Abstract Body: Background
Alzheimer’s disease (AD) patients often display not only cognitive impairment but also cardiac malfunction, but the underlying factors remain elusive. Phosphorylation of Ser14 of RPN6 (p-S14-RPN6) is required for cAMP/protein kinase A (PKA) to activate 26S proteasomes. Proteasome priming is implicated in the protection by cAMP-PKA augmentation against AD, but this remains to be established. Hence, we conducted this study to address these critical gaps.

Methods
The Rpn6^S14A knock-in mice recently created for genetic blockade of p-S14-Rpn6 were crossbred with the PS19 tauopathy model (Jackson Lab Stock # 008169). Littermate wild type (WT), PS19, and PS19::S14A mice were compared. Cardiac function was evaluated with echocardiography (Echo). Hippocampal and myocardial tissues were used for western blot analyses (WB) and histopathology.

Results
Increases in hippocampal insoluble tau proteins and in total and K48-linked ubiquitin conjugates were markedly greater in PS19::S14A mice than PS19 and WT mice. WBs for PSD95, synaptotagmin, Neu N, GFAP, and IBA1 revealed exacerbated synaptic loss, neuronal loss, gliosis, and microglial activation in the hippocampus of PS19::S14A mice in comparison to PS19 and WT mice. A more significant decline in cognitive function indicated by object recognition index was found in PS19::S14A mice vs. PS19 mice at 6 months.

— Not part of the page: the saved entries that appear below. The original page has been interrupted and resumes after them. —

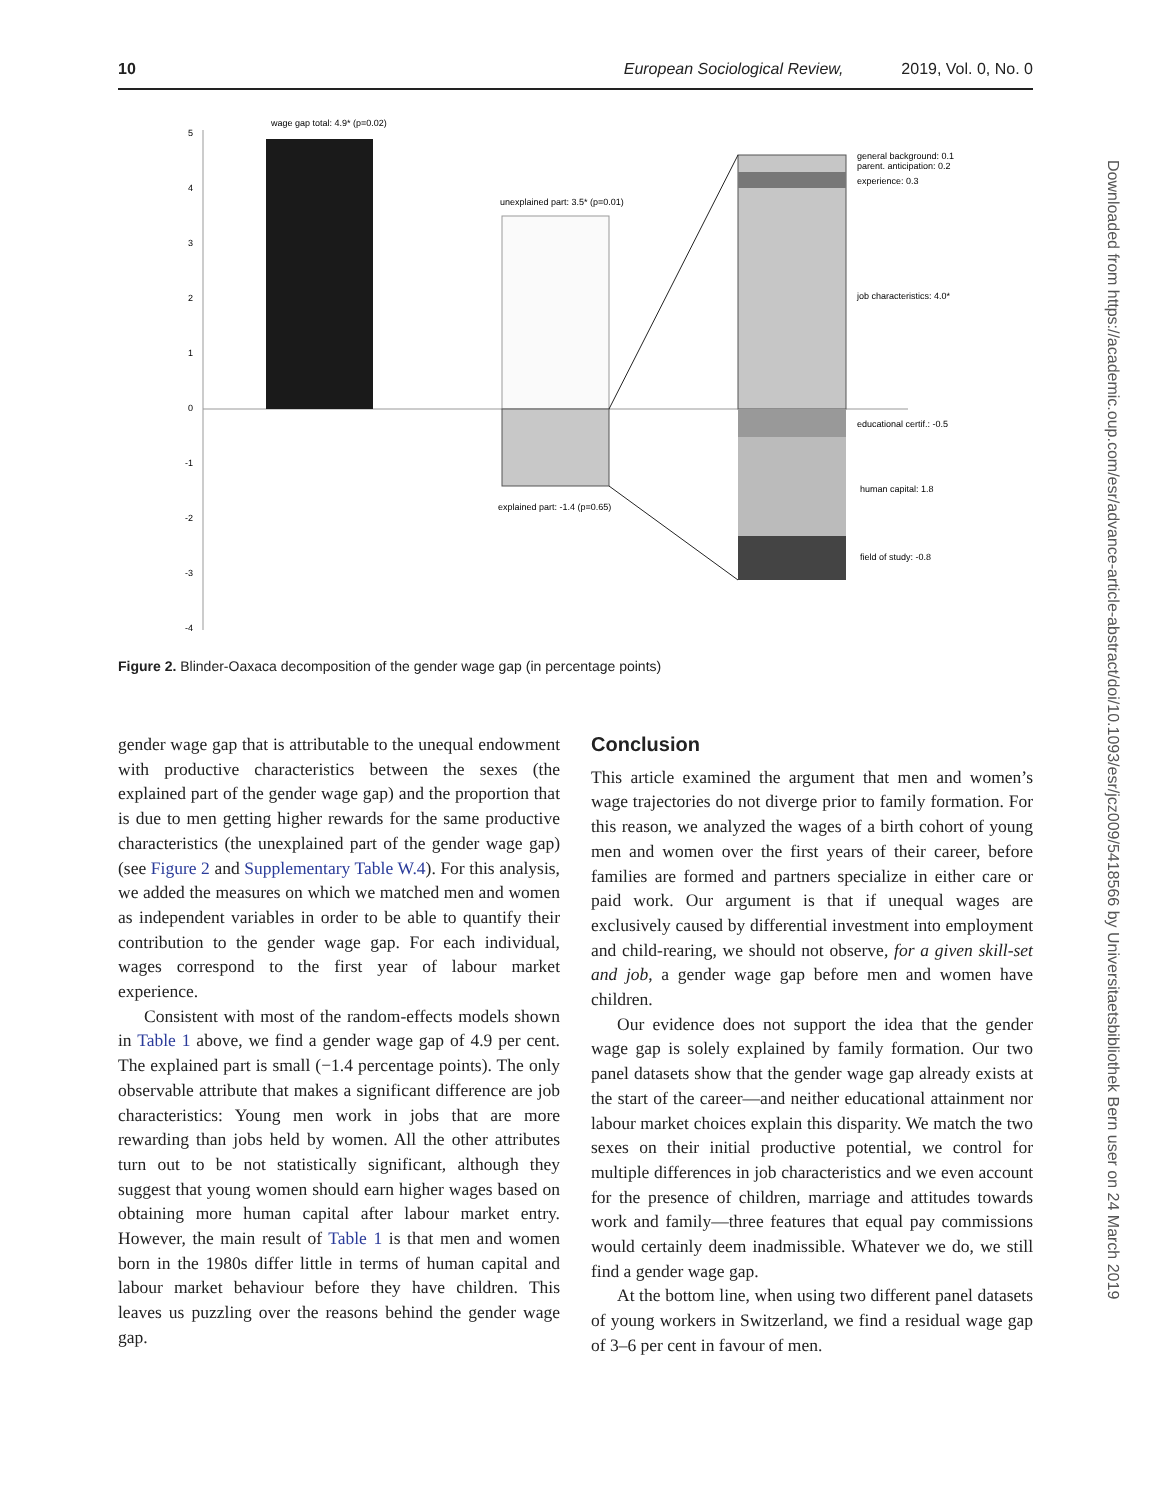10 European Sociological Review, 2019, Vol. 0, No. 0
Downloaded from https://academic.oup.com/esr/advance-article-abstract/doi/10.1093/esr/jcz009/5418566 by Universitaetsbibliothek Bern user on 24 March 2019
5
4
3
2
1
0
-1
-2
-3
-4
wage gap total: 4.9* (p=0.02)
unexplained part: 3.5* (p=0.01)
explained part: -1.4 (p=0.65)
general background: 0.1
parent. anticipation: 0.2
experience: 0.3
job characteristics: 4.0*
educational certif.: -0.5
human capital: 1.8
field of study: -0.8
Figure 2. Blinder-Oaxaca decomposition of the gender wage gap (in percentage points)
gender wage gap that is attributable to the unequal endowment with productive characteristics between the sexes (the explained part of the gender wage gap) and the proportion that is due to men getting higher rewards for the same productive characteristics (the unexplained part of the gender wage gap) (see Figure 2 and Supplementary Table W.4). For this analysis, we added the measures on which we matched men and women as independent variables in order to be able to quantify their contribution to the gender wage gap. For each individual, wages correspond to the first year of labour market experience.
Consistent with most of the random-effects models shown in Table 1 above, we find a gender wage gap of 4.9 per cent. The explained part is small (−1.4 percentage points). The only observable attribute that makes a significant difference are job characteristics: Young men work in jobs that are more rewarding than jobs held by women. All the other attributes turn out to be not statistically significant, although they suggest that young women should earn higher wages based on obtaining more human capital after labour market entry. However, the main result of Table 1 is that men and women born in the 1980s differ little in terms of human capital and labour market behaviour before they have children. This leaves us puzzling over the reasons behind the gender wage gap.
Conclusion
This article examined the argument that men and women’s wage trajectories do not diverge prior to family formation. For this reason, we analyzed the wages of a birth cohort of young men and women over the first years of their career, before families are formed and partners specialize in either care or paid work. Our argument is that if unequal wages are exclusively caused by differential investment into employment and child-rearing, we should not observe, for a given skill-set and job, a gender wage gap before men and women have children.
Our evidence does not support the idea that the gender wage gap is solely explained by family formation. Our two panel datasets show that the gender wage gap already exists at the start of the career—and neither educational attainment nor labour market choices explain this disparity. We match the two sexes on their initial productive potential, we control for multiple differences in job characteristics and we even account for the presence of children, marriage and attitudes towards work and family—three features that equal pay commissions would certainly deem inadmissible. Whatever we do, we still find a gender wage gap.
At the bottom line, when using two different panel datasets of young workers in Switzerland, we find a residual wage gap of 3–6 per cent in favour of men.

More interestingly, as compared to PS19 and WT littermates, PS19::S14A mice showed greater increases in myocardial tau proteins, ubiquitin conjugates, and cleaved caspase 3 and displayed more cardiac fibrosis, as reflected by increased mRNA expression of collagen 1 and picrosirius red staining. Echo revealed that PS19::S14A had significantly reduced fractional shortening, ejection fraction, stroke volume, and cardiac output at 9 months.

Conclusions
The findings of this study demonstrate that genetic blockade of p-S14-RPN6 exacerbates tauopathy pathology in both the brain and heart. This is the first to have established the role of p-S14-RPN6 and, by extension, the significance of PKA-mediated proteasome activation in AD/tauopathy. Proteasome activation via augmentation of cAMP/PKA signaling should be explored for the alleviation of AD-associated brain and cardiac pathologies.